Sometimes, we don't even need to think about the catastrophes that occur in other places, to other people. It is enough to contemplate our local problems - poverty, homelessness, disempowerment, marginalisation, abuse, corruption, political ineptitude, moral emptiness - and our own private losses and griefs - separation, illness, death, feeling hard done-by, feeling misunderstood, feeling a failure, feeling weak and inadequate.
Everywhere, there are reasons not to hope. It is much easier to abandon hope than to live it. Yet hope is our sacred duty at this time, for without hope we are trapped in our own despair, stymied by our own inadequacy, sapped of the will to fight to make a better world for the children. Hope is not a logical virtue.

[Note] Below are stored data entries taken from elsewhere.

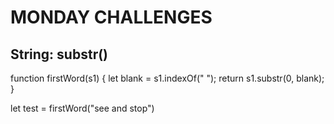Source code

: # MONDAY CHALLENGES

## String: substr()

function firstWord(s1) {
let blank = s1.indexOf(" ");
return s1.substr(0, blank);
}

let test = firstWord("see and stop")

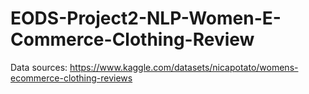# EODS-Project2-NLP-Women-E-Commerce-Clothing-Review

Data sources: https://www.kaggle.com/datasets/nicapotato/womens-ecommerce-clothing-reviews
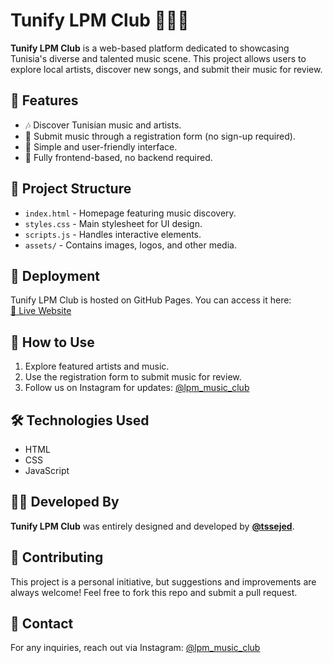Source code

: # Tunify LPM Club 🎵🇹🇳

**Tunify LPM Club** is a web-based platform dedicated to showcasing Tunisia's diverse and talented music scene. This project allows users to explore local artists, discover new songs, and submit their music for review.  

## 🌟 Features
- 🎶 Discover Tunisian music and artists.  
- 📝 Submit music through a registration form (no sign-up required).  
- 🎨 Simple and user-friendly interface.  
- 🚀 Fully frontend-based, no backend required.  

## 📂 Project Structure
- `index.html` - Homepage featuring music discovery.  
- `styles.css` - Main stylesheet for UI design.  
- `scripts.js` - Handles interactive elements.  
- `assets/` - Contains images, logos, and other media.  

## 🚀 Deployment
Tunify LPM Club is hosted on GitHub Pages. You can access it here:  
[🔗 Live Website](https://tssejed.github.io/tunify.github.io/)  

## 📌 How to Use
1. Explore featured artists and music.  
2. Use the registration form to submit music for review.  
3. Follow us on Instagram for updates: [@lpm_music_club](https://www.instagram.com/lpm_music_club/)  

## 🛠️ Technologies Used
- HTML  
- CSS  
- JavaScript  

## 👨‍💻 Developed By
**Tunify LPM Club** was entirely designed and developed by **[@tssejed](https://github.com/tssejed)**.  

## 🎤 Contributing
This project is a personal initiative, but suggestions and improvements are always welcome! Feel free to fork this repo and submit a pull request.  

## 📧 Contact
For any inquiries, reach out via Instagram: [@lpm_music_club](https://www.instagram.com/lpm_music_club/)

If we were to live by logic, we would have abandoned hope long ago; during the Famine, maybe; or during the long decades and centuries of emigration and the forcible splitting up of families; or during the hard coming to birth of this nation and the tough early decades of the State; or during the dark years of violent sectarian conflict on this island.
But we would have been wrong not to hope through those times, as our current economic buoyancy and international success and the stumbling beginnings of peace in our country have shown; and we would be wrong not to continue to hope, in spite of everything, into this new era that is just beginning.

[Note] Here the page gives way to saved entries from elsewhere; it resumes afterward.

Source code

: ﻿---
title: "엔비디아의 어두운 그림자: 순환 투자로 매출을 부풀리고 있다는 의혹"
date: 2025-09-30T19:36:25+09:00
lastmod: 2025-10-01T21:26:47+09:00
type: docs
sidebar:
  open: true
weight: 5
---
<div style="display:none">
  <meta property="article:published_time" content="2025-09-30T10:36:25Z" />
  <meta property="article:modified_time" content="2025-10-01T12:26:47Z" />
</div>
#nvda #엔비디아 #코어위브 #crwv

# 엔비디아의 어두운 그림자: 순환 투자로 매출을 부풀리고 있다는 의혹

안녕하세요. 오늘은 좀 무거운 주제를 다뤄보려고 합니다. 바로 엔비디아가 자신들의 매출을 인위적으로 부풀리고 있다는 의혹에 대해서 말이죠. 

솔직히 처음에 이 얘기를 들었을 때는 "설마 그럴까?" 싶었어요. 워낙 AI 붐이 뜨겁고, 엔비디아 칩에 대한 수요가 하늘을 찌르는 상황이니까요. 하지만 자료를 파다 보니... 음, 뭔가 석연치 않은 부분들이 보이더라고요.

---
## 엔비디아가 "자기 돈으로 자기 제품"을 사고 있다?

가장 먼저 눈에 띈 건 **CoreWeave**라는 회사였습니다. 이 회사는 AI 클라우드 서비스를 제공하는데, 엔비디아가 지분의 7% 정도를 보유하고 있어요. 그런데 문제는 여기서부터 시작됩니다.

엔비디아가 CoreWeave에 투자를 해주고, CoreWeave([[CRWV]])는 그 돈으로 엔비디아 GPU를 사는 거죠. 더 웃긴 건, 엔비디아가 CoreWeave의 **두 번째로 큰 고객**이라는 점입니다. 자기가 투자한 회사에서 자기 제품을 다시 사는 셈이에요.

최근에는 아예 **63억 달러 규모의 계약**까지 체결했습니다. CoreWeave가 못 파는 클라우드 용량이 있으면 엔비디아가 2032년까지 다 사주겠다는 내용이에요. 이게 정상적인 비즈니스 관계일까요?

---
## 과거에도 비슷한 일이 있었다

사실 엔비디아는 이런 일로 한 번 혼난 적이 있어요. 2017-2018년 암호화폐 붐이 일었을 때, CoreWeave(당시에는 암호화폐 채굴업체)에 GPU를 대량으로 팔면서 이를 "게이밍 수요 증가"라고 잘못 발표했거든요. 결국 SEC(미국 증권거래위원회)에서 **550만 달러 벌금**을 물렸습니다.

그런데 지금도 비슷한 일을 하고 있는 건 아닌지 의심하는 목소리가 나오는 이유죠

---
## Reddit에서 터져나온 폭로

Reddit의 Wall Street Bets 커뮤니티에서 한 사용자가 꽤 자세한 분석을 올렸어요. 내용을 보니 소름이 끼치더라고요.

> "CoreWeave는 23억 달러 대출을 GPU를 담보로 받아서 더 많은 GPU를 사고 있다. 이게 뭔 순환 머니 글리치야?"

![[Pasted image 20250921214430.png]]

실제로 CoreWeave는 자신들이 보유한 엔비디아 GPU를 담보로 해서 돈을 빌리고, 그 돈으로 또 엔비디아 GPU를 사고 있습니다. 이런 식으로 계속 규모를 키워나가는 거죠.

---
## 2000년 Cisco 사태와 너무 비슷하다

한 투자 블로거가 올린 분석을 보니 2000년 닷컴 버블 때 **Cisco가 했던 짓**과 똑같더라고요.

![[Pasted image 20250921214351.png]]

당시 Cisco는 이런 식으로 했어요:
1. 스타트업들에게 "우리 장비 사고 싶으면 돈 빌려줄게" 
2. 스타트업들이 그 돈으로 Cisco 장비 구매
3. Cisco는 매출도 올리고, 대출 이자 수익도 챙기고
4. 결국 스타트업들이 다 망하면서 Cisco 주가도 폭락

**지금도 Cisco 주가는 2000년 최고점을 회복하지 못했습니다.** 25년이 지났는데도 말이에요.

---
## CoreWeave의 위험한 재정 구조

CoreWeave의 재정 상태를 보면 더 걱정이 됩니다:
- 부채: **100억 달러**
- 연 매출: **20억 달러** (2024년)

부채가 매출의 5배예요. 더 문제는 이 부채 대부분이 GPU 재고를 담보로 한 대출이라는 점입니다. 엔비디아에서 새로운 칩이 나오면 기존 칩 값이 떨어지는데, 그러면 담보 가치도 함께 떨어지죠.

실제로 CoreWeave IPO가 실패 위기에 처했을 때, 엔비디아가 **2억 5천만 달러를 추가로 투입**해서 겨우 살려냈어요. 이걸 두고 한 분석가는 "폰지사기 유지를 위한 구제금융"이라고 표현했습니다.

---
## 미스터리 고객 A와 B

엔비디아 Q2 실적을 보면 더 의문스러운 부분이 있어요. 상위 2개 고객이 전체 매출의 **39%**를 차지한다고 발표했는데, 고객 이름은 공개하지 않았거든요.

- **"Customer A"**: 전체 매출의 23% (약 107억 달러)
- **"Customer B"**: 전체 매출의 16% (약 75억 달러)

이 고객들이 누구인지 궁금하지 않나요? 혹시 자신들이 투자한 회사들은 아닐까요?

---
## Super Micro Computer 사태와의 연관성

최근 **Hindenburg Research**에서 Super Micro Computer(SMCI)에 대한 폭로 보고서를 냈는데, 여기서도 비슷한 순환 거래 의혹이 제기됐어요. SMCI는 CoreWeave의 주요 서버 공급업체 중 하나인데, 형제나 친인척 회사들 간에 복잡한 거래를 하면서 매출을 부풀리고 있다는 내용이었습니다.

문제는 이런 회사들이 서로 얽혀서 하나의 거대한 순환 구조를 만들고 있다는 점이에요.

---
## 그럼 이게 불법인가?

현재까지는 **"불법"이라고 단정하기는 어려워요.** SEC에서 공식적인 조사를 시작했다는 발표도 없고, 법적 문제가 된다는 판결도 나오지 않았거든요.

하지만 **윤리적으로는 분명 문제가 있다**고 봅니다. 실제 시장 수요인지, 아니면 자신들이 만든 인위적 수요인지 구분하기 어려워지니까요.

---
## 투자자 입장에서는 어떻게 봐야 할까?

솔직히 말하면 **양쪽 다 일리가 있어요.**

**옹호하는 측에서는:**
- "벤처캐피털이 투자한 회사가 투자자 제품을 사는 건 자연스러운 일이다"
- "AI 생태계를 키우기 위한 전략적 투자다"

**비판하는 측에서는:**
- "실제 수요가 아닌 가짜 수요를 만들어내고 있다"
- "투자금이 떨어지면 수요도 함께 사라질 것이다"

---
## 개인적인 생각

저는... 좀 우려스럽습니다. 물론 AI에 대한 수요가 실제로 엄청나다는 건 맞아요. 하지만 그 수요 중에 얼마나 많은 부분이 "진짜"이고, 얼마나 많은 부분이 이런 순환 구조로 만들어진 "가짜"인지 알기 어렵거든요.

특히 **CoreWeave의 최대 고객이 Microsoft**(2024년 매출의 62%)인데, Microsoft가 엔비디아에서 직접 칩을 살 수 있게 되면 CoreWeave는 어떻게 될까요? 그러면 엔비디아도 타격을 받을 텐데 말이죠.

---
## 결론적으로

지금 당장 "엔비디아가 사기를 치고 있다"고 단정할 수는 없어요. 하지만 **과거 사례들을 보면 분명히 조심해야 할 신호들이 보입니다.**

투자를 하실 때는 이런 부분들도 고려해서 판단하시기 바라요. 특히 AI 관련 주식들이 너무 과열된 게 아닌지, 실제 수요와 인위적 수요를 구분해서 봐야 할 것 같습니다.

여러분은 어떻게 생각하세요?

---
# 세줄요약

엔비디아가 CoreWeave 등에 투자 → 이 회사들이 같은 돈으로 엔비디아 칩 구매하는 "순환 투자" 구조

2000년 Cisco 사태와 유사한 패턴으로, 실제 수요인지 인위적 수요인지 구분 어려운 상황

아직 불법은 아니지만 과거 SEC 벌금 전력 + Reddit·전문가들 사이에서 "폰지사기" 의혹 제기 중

Hope is a mystical virtue. If we look for human solutions to our problems, we will soon fall into despair, for problems such as abuse, torture, oppression, racism, hatred, corruption and war are not amenable to merely human solutions. That is why, as Christians, we are called to hope. We are called to probe the forbidden, to unmask monsters, to look death in the eye and to live in love's inimitable way. With hope goes the jubilee virtue of forgiveness. Our freedom as human beings is grounded in forgiveness. Forgiveness liberates us. And it works both ways, for we are all both wounder and wounded, oppressor and oppressed, sinned against and sinning. Being forgiven liberates us, and forgiving also liberates us. Forgiveness allows us to understand our own wretchedness and to accept our failures. Together, forgiveness, understanding and acceptance lead us into celebration - of ourselves, of each other, of humanity, and of jubilee.
It is interesting and helpful to us today to reflect on what jubilee meant to the people of Israel in biblical times. But it is important that we should live this jubilee year in our own time. That means that we should review and renew our habits, our ways of thinking and acting, in the light of an acute awareness of the impact - social, political, economic, moral and spiritual - that our actions have on those around us, on society and on our institutions of State and faith.
We are all responsible for the world we live in. We hold that responsibility jointly, and we hold it now. Now is our time to take responsibility, in joy and hope and celebration and with forgiveness in our hearts, for ourselves, for our families and loved ones, for our communities, for our environment, for our towns and cities and nations and states, for our children, for our political and social and religious institutions, for our past, our present and our future.
The world is ours while we live in it, and ours to pass on to our children. It is our mother Earth and the source of our life, and it is our responsibility to look after it. It is up to us to create it every day anew, especially in this jubilee year, as we live out our lives in Christian joy and millennial hope.